The 1994 UST Growling Tigers men's basketball team represented University of Santo Tomas in the 57th season of the University Athletic Association of the Philippines. The men's basketball tournament for the school year 1994–95 began on July 16, 1994, and the host school for the season was National University.

UST finished third at the end of the double round-robin eliminations, winning eight games against four losses. Even as the Adamson Falcons were suspended for the year due to eligibility violations involving former UST high school player Marlou Aquino, the Tigers still found themselves struggling in the first round as they barely made it to fourth place in the standings with a 3–3 record. They managed to win four straight games in the next round, including a 68–66 win over the De La Salle Green Archers which prevented them from getting their own season sweep and an outright championship.

They defeated the No. 2-ranked UE Red Warriors in two games of their Final Four pairing to overcome their twice-to-win disadvantage and advance to the Finals against La Salle.
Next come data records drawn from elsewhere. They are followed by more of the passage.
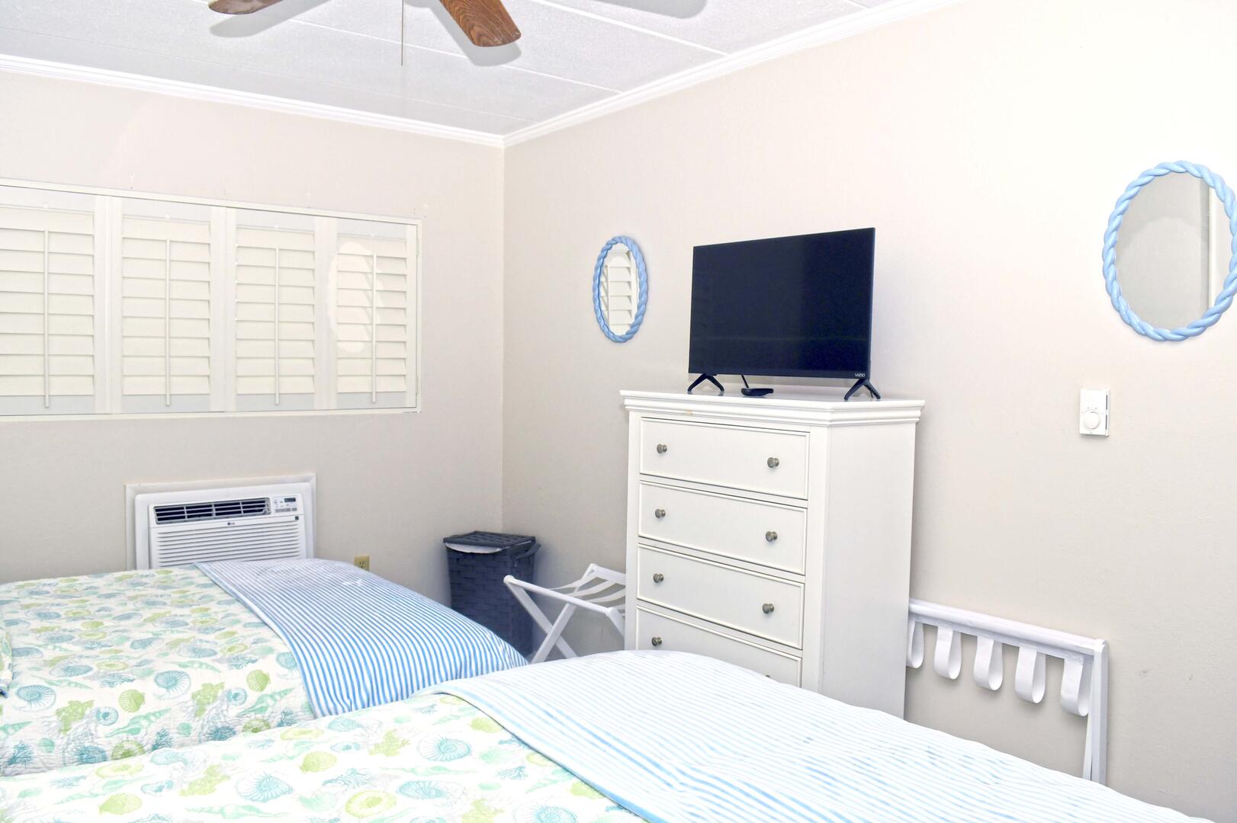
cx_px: 618
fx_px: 927
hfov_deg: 67.4
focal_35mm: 27
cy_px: 412
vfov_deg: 47.9
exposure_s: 1/500
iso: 500
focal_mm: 18
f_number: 5.6
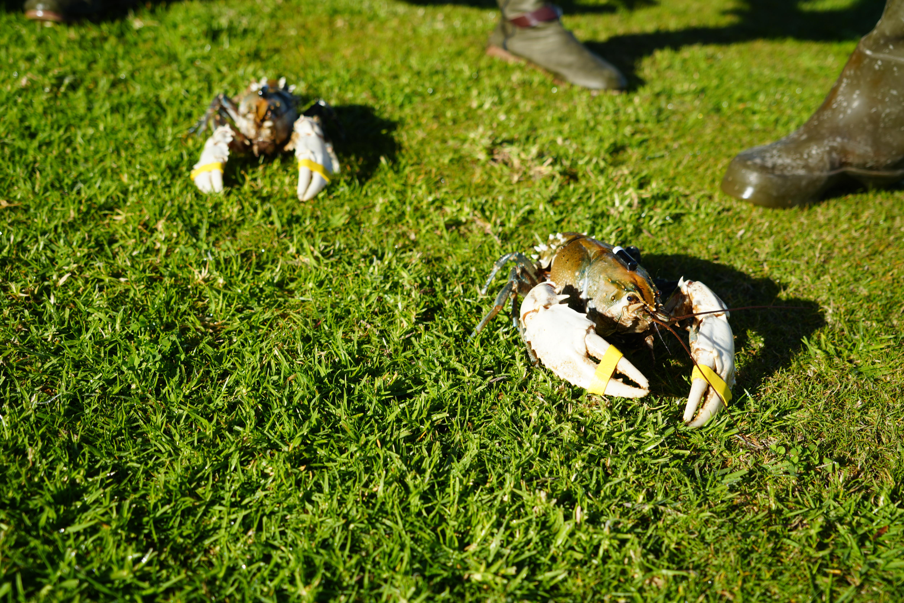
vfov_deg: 28.1
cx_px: 452
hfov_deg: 41.1
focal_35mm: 48
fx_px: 1205
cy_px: 302
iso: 100
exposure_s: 1/320
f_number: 5.6
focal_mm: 48
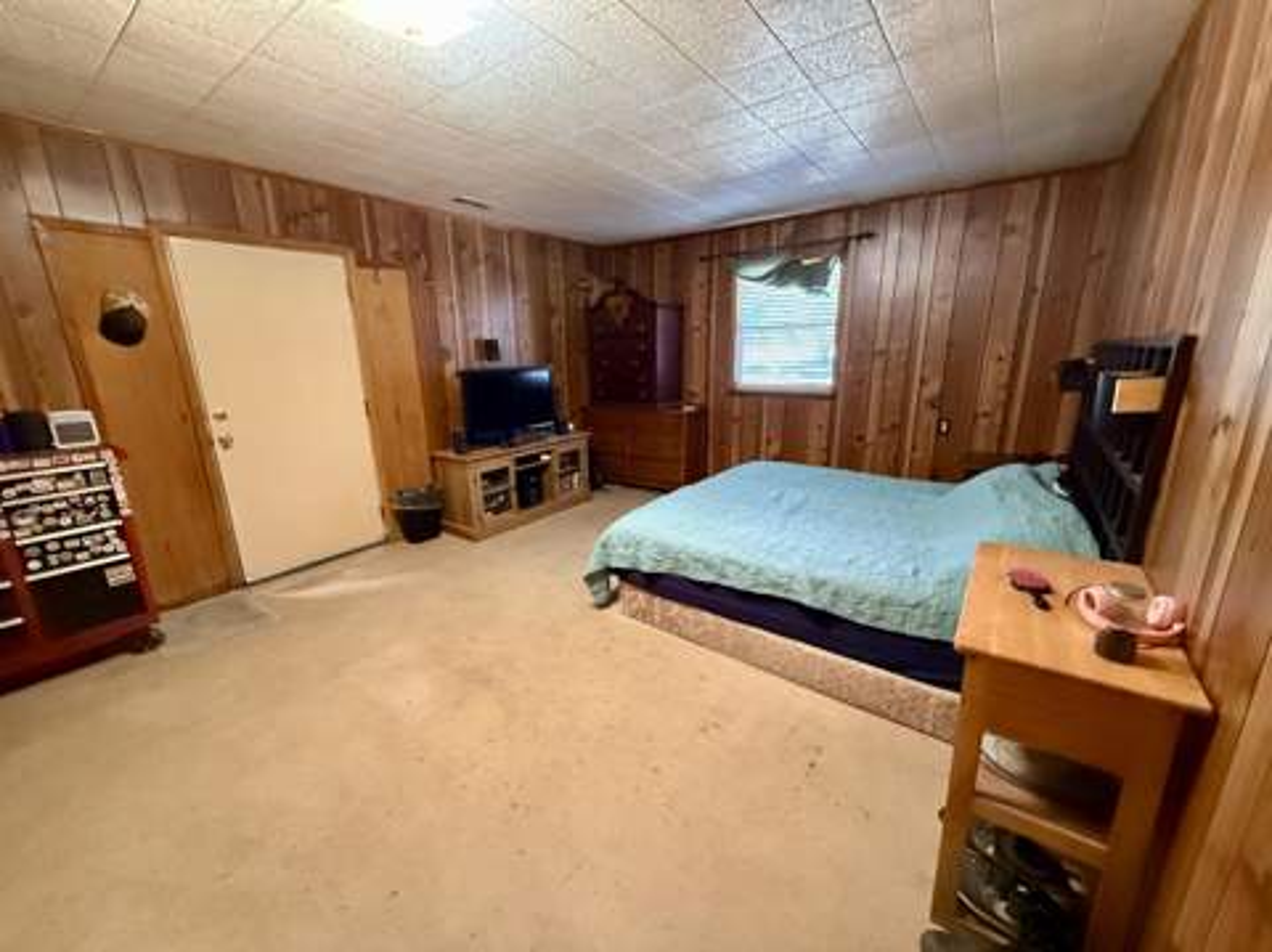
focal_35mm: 14
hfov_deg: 102.1
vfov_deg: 85.6
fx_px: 514
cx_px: 636
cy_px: 476
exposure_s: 1/60
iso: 1250
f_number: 2.2
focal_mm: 2.22
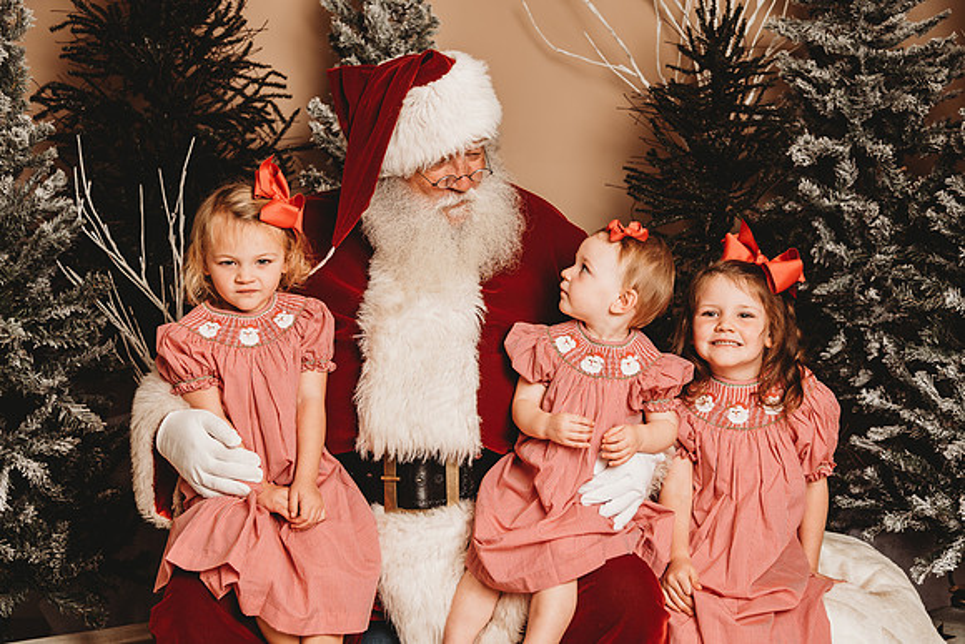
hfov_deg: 39.6
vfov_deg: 27.0
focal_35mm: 50
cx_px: 482
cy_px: 322
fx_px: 1341
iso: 100
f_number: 4
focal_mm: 50
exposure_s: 1/160
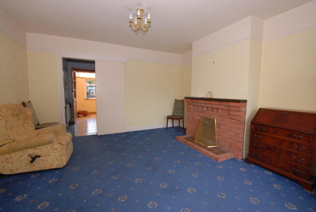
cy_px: 106
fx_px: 132
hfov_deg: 100.3
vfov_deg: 77.5
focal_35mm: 15
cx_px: 158
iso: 200
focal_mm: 10
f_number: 5
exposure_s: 1/60
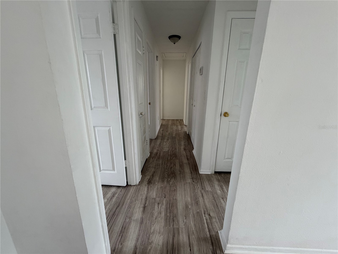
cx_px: 169
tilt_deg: -18.3
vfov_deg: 85.7
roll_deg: -0.7
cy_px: 127
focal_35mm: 14
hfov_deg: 102.1
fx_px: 137
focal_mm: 2.22
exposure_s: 1/121
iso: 125
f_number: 2.2
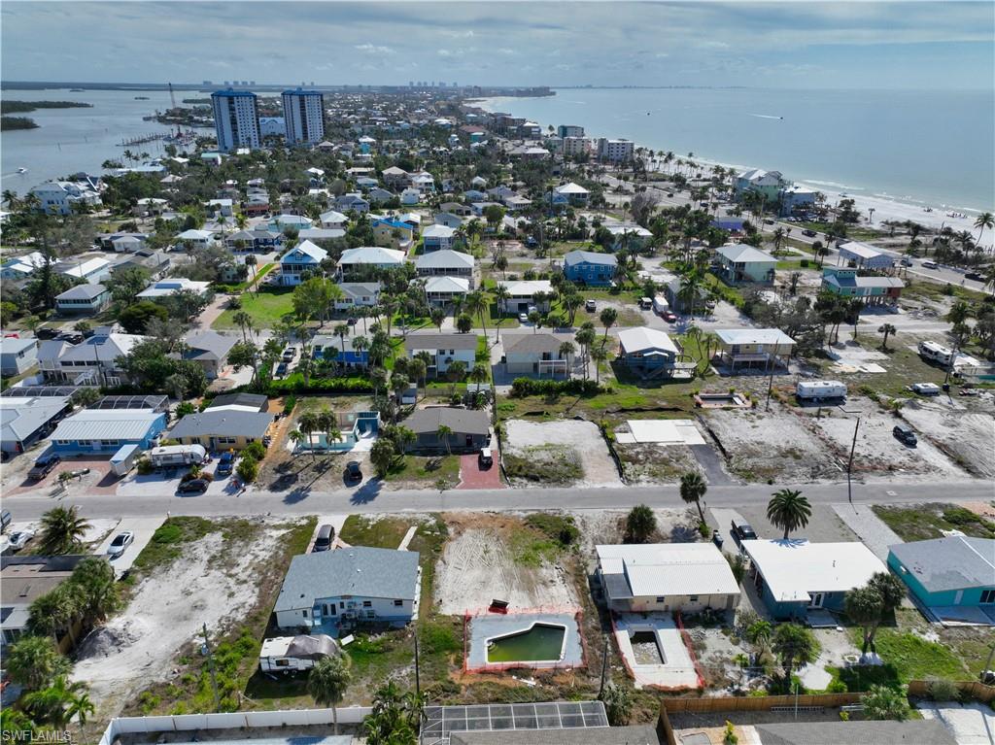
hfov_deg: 71.6
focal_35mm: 24
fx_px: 690
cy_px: 372
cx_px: 498
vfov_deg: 56.8
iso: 110
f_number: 4
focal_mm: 12.29
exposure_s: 1/2000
The Tigers yielded a 74–77 loss to the Archers in Game 1 of the best-of-three series, but were able to extend it to a third and deciding game after an 87–75 Game 2 victory. They had succeeded in defending the crown when they won in Game 3 by a single point at 77–76. The Tigers were able to wrest the lead from La Salle when Bal David converted both his free throws off a foul from the Archers' Elmer Lago with six seconds left. It was the team's first back-to-back title since winning a three peat from 1951 until 1953. They also helped to achieve the UAAP's first and only triple championship after their junior and women's team earlier won the titles in their respective divisions.

Dennis Espino, who had poured his frustration out of getting excluded from the Asian Games-bound national team into the Tigers' championship run was named season MVP for the second straight year. He was looking forward to representing the country and even had to drop 15 units of his college load and delay graduation just to be able to keep up with practices of both squads, but was then relegated as a reserve along with two amateur players after the Philippine Basketball Association allowed the inclusion of other professional players to the team.

Roster

Depth chart

Roster changes

Subtractions

Additions

Schedule and results

UAAP games 

Elimination games were played in a double round-robin format. All games were aired on RPN 9 by Silverstar Sports.

Postseason tournaments 

Notes

Awards

Players drafted into the PBA 
Dennis Espino was picked first overall in the 1995 PBA draft by the Nat Canson-led Sta. Lucia Realtors team on January 8, 1995. Edmund Reyes and Bal David also got selected in the same rookie draft, with Reyes earning a first-round seventh overall selection and David in the third round as the 22nd pick.